Sleepless in Savannah, Part Two


We continue with Part Two of my multi-part series on the haunting beauty, enduring mystery and undeniable creepiness of Savannah, Georgia.

Sleepless in Savannah, Part Two

Tre and I arrived in Savannah a few hours later, crossing over a bridge reminiscent of the Sunshine Skyway in Tampa (though not quite as high). As we entered the charming riverside city, we were immediately smitten with its hanging Spanish moss, stunning architecture (featuring wrought-iron balconies, large verandas and plentiful flower boxes) and beautiful gardens.

Making our way down Gaston Street in the historic district, I began to think the ghost stories were concocted marketing fantasies designed to enhance the city's old-world elegance. Such reassurances went out the window, however, upon meeting Tom, the afternoon Manager of Dresser Palmer House.

The place itself was a marvel. It had recently undergone extensive renovations, thanks to new management, with freshly-painted walls and new bathroom fixtures. Its decor retained the aura of the 1700's however, with candelabras, chandeliers and other accoutrements gracing the parlor, dining and living areas.

In an effort to reassure myself, I queried Tom about the ghosts as he processed our credit cards. "Who told you it wasn't haunted?" he asked. My heart began to beat wildly in my chest.

Did David lie to me just to sell a room???

Tre noticed the terror-stricken look on my color-drained face. As if reading her mind, Tom tried to calm me by stating that ghosts only appear to those who believe; if you don't believe in them, you won't see them.
Nice try, I thought, thinking of a haunted house in my former neighborhood in PA, whose owners had not desired to see or experience poltergeist, but nonetheless ended up fleeing their homestead because of repeated "disturbances." (for more on that read the book, Night Stalks The Mansion).

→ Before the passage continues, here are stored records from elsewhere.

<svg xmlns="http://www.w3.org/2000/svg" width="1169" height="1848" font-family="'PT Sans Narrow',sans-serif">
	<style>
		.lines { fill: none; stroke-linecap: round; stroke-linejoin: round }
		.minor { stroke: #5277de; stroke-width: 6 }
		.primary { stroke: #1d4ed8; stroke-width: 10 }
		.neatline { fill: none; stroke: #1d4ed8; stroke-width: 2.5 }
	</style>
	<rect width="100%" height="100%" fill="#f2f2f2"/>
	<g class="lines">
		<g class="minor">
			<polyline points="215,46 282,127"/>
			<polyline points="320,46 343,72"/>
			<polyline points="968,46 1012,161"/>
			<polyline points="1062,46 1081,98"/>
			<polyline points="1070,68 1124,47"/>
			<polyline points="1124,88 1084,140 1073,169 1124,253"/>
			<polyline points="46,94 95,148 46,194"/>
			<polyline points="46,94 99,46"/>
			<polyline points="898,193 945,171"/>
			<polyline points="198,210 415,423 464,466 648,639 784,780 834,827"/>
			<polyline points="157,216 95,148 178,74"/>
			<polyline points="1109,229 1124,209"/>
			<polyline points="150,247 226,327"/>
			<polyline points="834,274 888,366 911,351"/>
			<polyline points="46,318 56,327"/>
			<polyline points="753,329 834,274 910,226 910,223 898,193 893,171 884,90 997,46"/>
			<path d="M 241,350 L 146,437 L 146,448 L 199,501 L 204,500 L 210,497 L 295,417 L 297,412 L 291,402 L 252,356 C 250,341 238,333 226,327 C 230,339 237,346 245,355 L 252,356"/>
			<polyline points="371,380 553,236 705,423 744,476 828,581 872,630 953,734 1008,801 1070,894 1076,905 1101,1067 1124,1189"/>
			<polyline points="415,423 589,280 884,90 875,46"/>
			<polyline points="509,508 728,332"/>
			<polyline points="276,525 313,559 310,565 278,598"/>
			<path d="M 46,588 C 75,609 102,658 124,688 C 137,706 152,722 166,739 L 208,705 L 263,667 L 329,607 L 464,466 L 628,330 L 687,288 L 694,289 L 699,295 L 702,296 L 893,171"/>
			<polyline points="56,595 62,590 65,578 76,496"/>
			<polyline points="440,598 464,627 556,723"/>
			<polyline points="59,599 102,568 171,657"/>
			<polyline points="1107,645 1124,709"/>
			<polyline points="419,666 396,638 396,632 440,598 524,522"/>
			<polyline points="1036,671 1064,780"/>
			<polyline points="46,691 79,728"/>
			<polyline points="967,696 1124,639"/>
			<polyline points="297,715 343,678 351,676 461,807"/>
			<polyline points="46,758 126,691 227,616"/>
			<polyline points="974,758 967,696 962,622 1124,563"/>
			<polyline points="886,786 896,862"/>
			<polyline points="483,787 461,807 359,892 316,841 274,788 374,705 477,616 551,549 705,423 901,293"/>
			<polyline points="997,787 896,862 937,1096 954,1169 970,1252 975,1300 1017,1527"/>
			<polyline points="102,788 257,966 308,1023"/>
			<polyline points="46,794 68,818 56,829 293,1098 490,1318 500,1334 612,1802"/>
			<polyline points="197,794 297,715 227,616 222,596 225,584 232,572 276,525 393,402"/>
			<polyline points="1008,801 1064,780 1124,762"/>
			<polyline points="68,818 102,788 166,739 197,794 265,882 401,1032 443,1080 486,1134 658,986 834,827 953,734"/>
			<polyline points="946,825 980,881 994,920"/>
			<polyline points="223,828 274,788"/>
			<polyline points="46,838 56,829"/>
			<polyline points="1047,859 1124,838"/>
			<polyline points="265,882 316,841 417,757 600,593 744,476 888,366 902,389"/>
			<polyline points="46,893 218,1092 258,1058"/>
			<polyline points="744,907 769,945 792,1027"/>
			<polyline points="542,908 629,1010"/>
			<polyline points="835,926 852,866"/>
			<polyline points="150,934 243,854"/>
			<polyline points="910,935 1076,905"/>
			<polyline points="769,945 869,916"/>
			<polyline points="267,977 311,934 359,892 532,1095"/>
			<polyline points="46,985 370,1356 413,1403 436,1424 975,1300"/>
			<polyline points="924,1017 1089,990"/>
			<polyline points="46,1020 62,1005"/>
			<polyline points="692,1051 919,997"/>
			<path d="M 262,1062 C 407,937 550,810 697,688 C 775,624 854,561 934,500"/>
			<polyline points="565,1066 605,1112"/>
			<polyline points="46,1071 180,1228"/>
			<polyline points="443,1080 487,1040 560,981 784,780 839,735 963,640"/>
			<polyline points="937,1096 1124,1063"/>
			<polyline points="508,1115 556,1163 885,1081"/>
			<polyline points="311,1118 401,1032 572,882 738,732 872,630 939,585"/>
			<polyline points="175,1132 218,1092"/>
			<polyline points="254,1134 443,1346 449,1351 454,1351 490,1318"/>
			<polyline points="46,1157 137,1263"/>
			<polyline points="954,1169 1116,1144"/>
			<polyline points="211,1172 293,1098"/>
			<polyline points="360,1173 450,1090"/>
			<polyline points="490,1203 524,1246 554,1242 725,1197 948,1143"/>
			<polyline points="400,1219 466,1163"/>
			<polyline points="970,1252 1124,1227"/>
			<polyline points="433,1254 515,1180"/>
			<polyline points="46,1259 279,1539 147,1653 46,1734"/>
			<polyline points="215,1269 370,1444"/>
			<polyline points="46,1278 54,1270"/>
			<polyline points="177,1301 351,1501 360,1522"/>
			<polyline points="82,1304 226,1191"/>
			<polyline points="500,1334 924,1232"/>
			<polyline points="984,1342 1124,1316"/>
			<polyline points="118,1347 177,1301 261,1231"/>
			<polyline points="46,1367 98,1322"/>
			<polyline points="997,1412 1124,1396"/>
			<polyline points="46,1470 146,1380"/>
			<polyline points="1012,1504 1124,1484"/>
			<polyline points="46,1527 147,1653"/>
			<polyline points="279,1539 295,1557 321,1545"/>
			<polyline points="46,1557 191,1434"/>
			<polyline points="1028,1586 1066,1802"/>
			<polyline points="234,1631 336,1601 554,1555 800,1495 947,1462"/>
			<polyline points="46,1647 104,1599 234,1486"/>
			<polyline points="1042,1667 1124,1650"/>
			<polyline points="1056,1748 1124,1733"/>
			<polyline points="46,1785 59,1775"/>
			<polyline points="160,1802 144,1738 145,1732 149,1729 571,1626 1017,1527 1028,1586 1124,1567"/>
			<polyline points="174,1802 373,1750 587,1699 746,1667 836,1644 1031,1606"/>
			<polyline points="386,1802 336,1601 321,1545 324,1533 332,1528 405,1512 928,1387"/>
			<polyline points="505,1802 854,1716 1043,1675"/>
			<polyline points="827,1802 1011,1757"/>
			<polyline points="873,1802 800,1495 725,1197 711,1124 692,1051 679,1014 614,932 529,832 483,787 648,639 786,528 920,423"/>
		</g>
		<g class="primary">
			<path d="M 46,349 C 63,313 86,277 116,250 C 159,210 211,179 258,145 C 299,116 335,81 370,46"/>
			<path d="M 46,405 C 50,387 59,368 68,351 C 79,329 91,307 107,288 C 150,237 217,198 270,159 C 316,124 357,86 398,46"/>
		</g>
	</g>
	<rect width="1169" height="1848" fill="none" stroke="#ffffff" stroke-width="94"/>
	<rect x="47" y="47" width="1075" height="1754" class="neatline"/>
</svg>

Regardless, we were now officially checked in to the Lady Astor, a pleasant-enough looking room in the daylight, anyway. Tom carried our heavily-laden suitcases up the back wrought-iron staircase and left with a promise to call Vic's on the River for dinner reservations. Partly because of the intense heat and partly because I didn't want to do it at night, I decided to take a shower.

Feeling refreshed, I had to admit I was taken with the true Southern hospitality offered by the Inn's gracious staff. Tre informed me that Tom was calling a pedicab for us to ensure our arrival in time for a 7 p.m. reservation at Vic's, and was also working diligently to reserve us a spot in the 9:30 pm. walking ghost tour. She was truly excited about touring haunted Savannah; unwilling to dampen her enthusiasm, I nervously agreed to "overcome my fears." Besides, what could happen standing outside of a haunted building??